I came across a very odd and aggravating issue when developing and testing a Google Cloud Composer Terraform module today.

It's definitely a Google Composer issue, not a Terraform issue. When updating a Cloud Composer environment, which causes a GKE cluster to be recreated, it fails.

Resource name projects/$PROJECT_ID/locations/europe-west2/environments/test-composer-dev

Error message Failed precondition (HTTP 400): Multiple errors occurred. Google Compute Engine: The subnetwork resource 'projects/$PROJECT_ID/regions/europe-west2/subnetworks/test' is already being used by 'projects/$PROJECT_ID/regions/europe-west2/nats/nat-rtr-Nat'. Could not configure workload identity because of another error Could not delete inverting proxy assignment because of another error

This is a private composer environment so I'm using Cloud NAT to allow egrees to the internet. It seems that Cloud NAT is using the subnet primary and secondary ranges that Cloud Composer creates for the GKE cluster, which then stops it from being able to update or destroy the environment, a race condition I guess.

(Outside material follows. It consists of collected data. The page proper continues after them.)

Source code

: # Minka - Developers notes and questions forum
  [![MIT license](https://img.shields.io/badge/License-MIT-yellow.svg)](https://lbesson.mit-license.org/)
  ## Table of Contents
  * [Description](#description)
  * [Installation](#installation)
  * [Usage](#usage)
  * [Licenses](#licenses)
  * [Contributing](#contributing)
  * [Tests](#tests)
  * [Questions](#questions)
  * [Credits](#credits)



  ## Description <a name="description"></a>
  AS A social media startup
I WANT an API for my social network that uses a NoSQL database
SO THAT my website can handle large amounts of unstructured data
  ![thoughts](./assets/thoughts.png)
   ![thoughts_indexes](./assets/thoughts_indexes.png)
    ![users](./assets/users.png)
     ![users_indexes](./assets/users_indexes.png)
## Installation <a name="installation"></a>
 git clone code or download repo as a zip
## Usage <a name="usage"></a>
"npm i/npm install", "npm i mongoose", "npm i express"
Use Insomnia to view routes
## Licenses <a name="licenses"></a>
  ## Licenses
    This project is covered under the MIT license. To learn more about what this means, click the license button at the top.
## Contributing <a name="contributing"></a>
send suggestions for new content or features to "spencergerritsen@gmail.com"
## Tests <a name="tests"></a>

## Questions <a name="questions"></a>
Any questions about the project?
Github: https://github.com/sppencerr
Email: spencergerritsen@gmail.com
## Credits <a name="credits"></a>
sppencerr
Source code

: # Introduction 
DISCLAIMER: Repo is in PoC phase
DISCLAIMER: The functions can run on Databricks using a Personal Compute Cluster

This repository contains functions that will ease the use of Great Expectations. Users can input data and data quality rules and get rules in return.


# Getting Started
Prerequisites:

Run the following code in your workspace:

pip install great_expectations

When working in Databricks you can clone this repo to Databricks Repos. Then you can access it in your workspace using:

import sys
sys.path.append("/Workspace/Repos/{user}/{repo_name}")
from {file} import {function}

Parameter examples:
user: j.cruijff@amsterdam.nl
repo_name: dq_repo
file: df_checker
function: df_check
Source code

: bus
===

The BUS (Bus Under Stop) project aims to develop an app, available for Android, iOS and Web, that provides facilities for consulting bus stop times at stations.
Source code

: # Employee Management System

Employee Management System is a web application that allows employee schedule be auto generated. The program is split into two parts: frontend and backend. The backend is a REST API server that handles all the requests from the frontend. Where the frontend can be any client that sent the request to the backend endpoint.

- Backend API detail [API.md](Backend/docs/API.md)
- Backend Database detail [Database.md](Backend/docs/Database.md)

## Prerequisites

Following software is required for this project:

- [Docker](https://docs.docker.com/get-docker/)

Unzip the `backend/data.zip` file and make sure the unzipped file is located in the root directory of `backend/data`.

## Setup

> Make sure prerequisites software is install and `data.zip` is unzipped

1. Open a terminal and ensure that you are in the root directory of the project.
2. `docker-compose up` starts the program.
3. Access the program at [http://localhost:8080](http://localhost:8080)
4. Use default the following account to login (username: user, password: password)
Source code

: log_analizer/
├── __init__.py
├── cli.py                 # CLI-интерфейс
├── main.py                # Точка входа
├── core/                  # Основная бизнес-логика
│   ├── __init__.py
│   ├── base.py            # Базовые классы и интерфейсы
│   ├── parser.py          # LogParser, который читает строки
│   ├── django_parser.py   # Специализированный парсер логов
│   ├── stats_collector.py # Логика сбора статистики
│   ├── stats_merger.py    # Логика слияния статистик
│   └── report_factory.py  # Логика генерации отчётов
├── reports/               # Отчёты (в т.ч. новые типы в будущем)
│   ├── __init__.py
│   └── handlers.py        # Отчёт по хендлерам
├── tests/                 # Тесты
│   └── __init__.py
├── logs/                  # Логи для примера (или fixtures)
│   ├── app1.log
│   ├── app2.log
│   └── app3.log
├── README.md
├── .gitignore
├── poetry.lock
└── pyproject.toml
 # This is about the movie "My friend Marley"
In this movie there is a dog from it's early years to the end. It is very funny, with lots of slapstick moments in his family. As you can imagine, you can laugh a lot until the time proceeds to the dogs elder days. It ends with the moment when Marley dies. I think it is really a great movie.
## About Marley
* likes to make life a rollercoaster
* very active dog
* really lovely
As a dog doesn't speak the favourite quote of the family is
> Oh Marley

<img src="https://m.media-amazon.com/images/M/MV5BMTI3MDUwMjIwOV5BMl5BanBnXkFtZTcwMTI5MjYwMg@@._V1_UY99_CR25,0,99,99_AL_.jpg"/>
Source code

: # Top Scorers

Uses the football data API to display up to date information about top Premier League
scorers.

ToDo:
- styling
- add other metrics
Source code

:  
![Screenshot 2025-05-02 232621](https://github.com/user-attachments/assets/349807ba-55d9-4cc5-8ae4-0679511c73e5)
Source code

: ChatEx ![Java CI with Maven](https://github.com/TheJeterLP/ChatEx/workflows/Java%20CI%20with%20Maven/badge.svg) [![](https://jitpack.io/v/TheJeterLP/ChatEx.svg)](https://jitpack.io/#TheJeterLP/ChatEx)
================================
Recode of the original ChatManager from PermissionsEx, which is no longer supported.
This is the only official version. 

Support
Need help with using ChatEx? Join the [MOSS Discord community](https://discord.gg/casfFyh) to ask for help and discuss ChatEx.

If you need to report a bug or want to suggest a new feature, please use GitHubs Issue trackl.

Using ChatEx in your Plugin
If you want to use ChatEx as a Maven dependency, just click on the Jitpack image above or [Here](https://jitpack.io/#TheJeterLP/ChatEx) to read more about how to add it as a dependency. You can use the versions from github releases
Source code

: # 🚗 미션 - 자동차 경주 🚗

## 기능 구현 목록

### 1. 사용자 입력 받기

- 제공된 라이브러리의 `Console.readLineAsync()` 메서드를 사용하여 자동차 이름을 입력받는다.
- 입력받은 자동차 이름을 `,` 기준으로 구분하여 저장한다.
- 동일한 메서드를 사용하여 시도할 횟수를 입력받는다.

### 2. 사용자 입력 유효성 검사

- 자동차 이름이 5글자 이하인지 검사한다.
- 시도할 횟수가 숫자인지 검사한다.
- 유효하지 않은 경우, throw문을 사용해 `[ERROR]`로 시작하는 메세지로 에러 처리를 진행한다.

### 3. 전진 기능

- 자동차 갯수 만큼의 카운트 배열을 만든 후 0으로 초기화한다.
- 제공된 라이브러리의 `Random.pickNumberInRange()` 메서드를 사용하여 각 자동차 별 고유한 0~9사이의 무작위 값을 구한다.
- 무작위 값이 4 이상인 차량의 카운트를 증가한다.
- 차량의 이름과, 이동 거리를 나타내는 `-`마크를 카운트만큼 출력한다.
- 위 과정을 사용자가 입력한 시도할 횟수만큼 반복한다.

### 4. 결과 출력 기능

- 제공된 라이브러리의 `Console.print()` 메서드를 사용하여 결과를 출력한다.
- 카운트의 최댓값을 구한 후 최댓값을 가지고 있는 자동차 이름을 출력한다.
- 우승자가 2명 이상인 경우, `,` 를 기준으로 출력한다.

To get around this I had to delete the Cloud NAT resource and then proceed with the change and/or deleting of the environment. Essentially freeing up cluster resources from the Cloud NAT resource that was attached to the subnet and IP ranges. Frustrating to say the least.

I don't have any experience with using or spinning up Cloud Composer before, from what I have read there are quite a few layers and resources which can cause clashes or issues I guess, there seem to be some "known issues" with composer.

Thought I would note this down, would be interesting to see or hear if anyone else has this issue or similar.